= Ralph Mobbs =

Australian neurosurgeon

Ralph Mobbs is an Australian neurosurgeon who specialises in spinal surgery. He operates at Prince of Wales Private and Public Hospital. He is an Associate Professor of Neurosurgery at the University of New South Wales.

== Early life and education ==

Mobbs attended the University of New South Wales, graduating with a Bachelor of Medicine, Bachelor of Surgery (MBBS) in 1993. He completed his Master of Surgery (MS) from UNSW in 2002. He qualified as a neurosurgeon in 2003.

== Career ==
Mobbs trained in Sydney and worked for some time in Canada. He currently sub-specialises is spinal neurosurgery. He is the founder and director of the NeuroSpine Clinic at the Prince of Wales Private Hospital, the founder of AustSpine (acquired by LifeHealthCare in 2009), Jasper MedTech (JMT), the Wearables and Gait Assessment Research group (WAGAR) and the NeuroSpine Surgery Research group (NSURG). He is an Associate Professor of Neurosurgery at the University of New South Wales.

His interests include surgical technique and work flow, design and development of medical prosthesis, patient-specific implants (PSIs), neuroscience research and teaching.

Mobbs has received media attention for his interests in personalisation of medicine, in particular for PSIs and has written multiple commentary pieces on the future of personalisation of medical implants, He was the first surgeon to design and implant a 3D printed spinal prosthesis into a cancer patient.

== Research work ==
Mobbs is the chair of the NSURG and currently supervises students, MS and PhD researchers. NSURG maintains a high-volume research program with hundreds of publications. He has a wide scope of research interest which include surgical techniques, 3-Dimensional (3D) printing of PSIs, medical wearable devices and stem cell therapies for spinal spondylotic changes. He is also the current Editor-in-chief of the Journal of Spine Surgery.

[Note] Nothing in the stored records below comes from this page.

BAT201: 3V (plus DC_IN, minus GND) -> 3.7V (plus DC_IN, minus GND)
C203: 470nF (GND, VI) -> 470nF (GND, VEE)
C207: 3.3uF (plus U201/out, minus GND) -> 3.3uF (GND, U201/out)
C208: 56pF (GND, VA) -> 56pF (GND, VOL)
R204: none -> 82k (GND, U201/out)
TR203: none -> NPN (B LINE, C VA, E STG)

Being the principal of JMI, a medical design company, Mobbs is involved in the design of various surgical instruments and implants. These include tissue expansion systems, endoscopic retractors, percutaneous fusion systems, biomaterials for prostheses, integral fixation systems and instrument simplification. His designs have been implanted in over 250,000 patients worldwide over two decades.

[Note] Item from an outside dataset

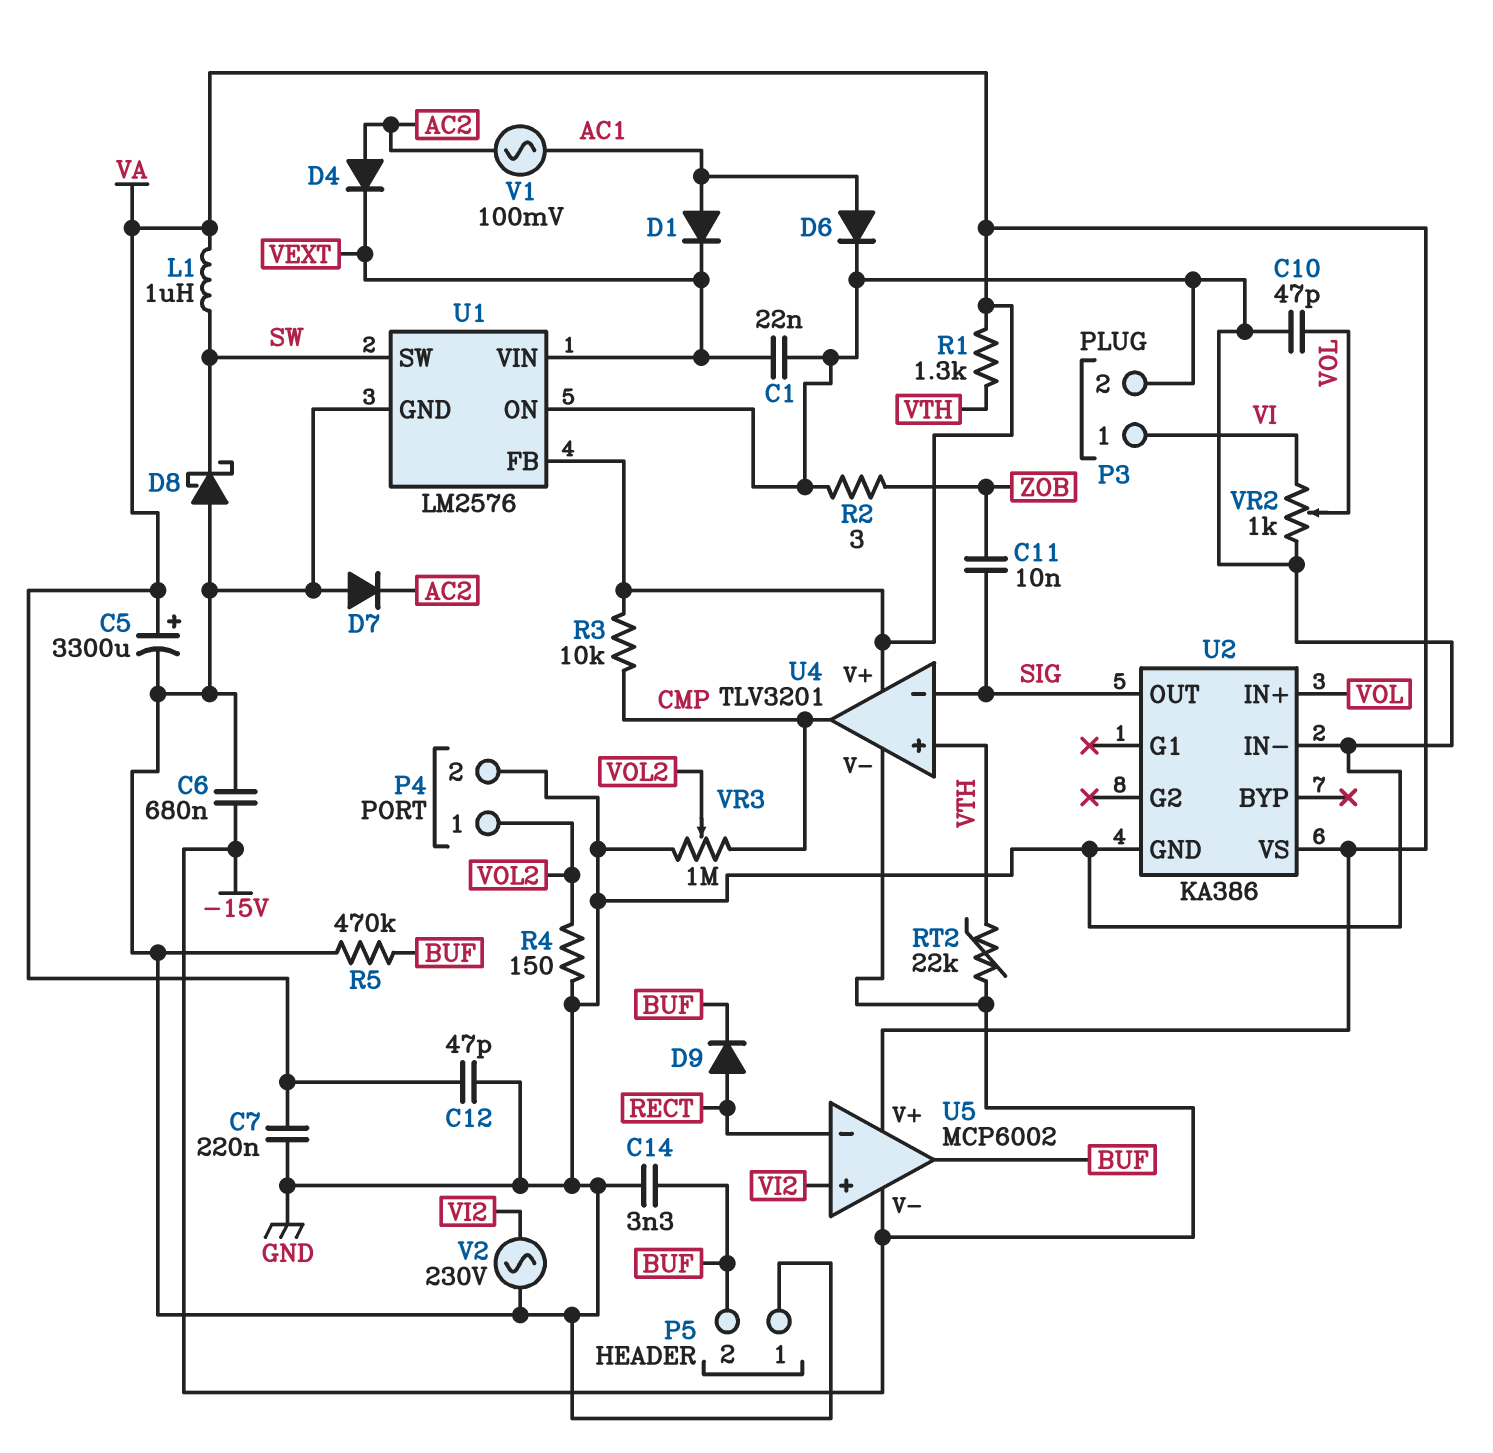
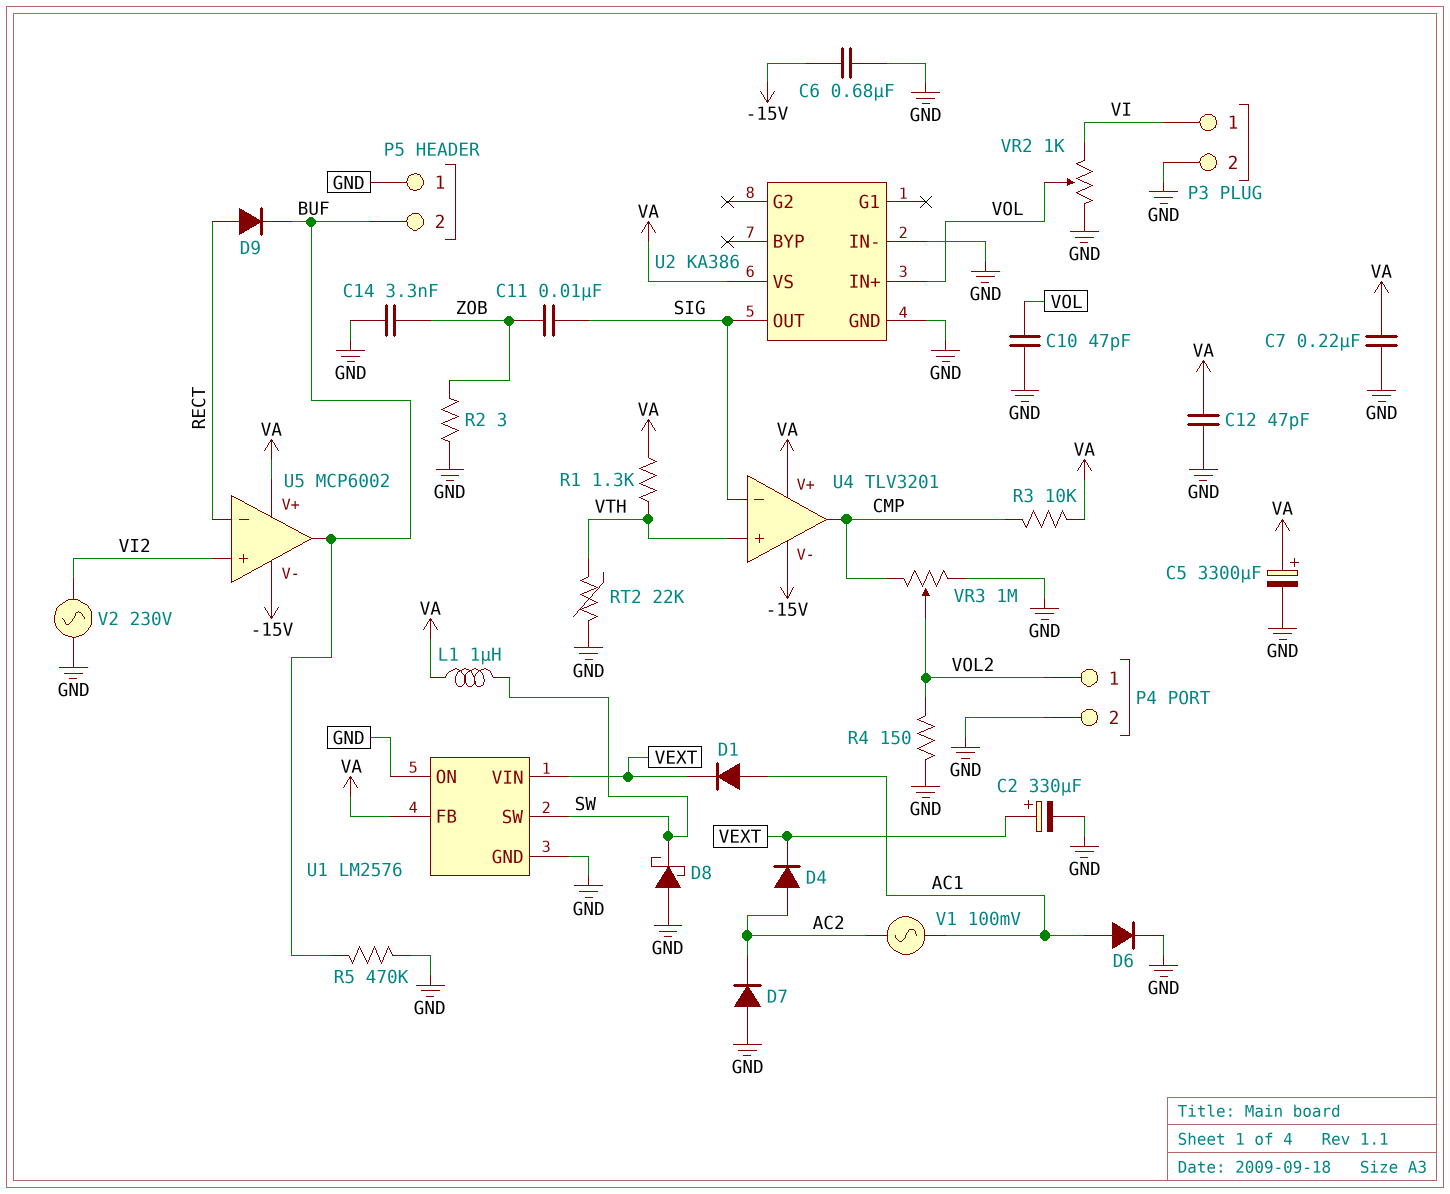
C1: 22nF (GND, VEXT) -> none
C2: none -> 330uF (plus VEXT, minus GND)
C14: 3.3nF (BUF, GND) -> 3.3nF (GND, ZOB)
RT2: 22k (-15V, VTH) -> 22k (GND, VTH)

Dr Mobbs' current research interest for medical wearables focuses on using medical wearable technologies/implants to improve health, monitor chronic illness, support postoperative recovery and eventually play a major role in assisting primary care physicians. His research team (WAGAR) published the first article on the use of wearables for objective/subjective assessment of post operative spinal patients.

==Personal life==
Mobbs lives in the Sydney suburb of Coogee.